WORK INSTRUCTION: Count the lines in the listing below that contain the string "мультизональной", treating uppercase and lowercase letters as distinct, and reply with only the number.
━━ EXTRACTED RECORDS ━━
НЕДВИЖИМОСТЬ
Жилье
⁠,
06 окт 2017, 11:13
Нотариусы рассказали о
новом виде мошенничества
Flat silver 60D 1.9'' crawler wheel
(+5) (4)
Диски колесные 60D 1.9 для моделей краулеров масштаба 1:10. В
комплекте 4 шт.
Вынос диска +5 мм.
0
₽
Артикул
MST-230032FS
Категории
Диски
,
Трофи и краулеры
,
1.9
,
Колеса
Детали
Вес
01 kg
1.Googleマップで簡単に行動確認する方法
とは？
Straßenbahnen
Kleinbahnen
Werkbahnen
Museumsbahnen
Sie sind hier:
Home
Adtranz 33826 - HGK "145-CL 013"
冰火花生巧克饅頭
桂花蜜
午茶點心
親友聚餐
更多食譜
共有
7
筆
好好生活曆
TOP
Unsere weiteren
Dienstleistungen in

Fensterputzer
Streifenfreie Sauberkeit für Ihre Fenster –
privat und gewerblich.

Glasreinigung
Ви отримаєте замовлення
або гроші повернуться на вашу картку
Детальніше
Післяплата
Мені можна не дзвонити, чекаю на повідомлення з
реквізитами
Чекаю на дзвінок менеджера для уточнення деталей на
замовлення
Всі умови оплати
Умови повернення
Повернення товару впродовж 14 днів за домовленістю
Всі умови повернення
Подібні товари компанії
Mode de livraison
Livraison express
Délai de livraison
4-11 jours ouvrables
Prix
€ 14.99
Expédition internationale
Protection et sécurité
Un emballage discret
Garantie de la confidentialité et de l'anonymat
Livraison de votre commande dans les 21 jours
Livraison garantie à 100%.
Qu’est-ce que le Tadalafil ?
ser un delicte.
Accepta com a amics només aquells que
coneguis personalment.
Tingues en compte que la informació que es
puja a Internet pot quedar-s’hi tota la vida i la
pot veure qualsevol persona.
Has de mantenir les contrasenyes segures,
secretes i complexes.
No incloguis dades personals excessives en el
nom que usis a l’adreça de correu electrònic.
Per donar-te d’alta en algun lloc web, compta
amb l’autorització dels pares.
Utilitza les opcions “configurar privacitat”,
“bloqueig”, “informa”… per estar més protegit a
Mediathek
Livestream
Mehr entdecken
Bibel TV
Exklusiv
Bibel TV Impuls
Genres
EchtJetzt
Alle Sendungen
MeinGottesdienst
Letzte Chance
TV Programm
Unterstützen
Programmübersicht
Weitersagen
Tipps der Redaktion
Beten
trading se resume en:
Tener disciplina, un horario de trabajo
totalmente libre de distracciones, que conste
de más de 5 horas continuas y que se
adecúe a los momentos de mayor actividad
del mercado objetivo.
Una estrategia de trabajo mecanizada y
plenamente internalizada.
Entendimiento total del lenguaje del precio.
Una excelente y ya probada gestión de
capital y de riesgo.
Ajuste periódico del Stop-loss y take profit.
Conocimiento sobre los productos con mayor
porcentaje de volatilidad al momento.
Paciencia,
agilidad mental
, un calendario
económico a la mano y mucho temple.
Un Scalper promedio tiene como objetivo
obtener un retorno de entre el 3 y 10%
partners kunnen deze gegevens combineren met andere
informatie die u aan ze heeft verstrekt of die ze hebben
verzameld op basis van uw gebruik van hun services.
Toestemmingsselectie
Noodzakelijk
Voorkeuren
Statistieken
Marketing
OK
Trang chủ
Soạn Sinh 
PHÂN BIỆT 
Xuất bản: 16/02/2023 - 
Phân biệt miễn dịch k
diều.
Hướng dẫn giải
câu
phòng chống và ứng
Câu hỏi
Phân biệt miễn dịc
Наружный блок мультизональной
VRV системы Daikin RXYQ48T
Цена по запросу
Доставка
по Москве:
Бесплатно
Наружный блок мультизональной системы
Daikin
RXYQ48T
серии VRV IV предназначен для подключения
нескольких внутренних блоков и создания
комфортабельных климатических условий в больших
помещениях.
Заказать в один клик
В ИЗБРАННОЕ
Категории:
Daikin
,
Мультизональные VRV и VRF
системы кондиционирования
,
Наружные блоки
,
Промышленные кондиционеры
━━━
SOLUTION FOR THIS EXERCISE: 2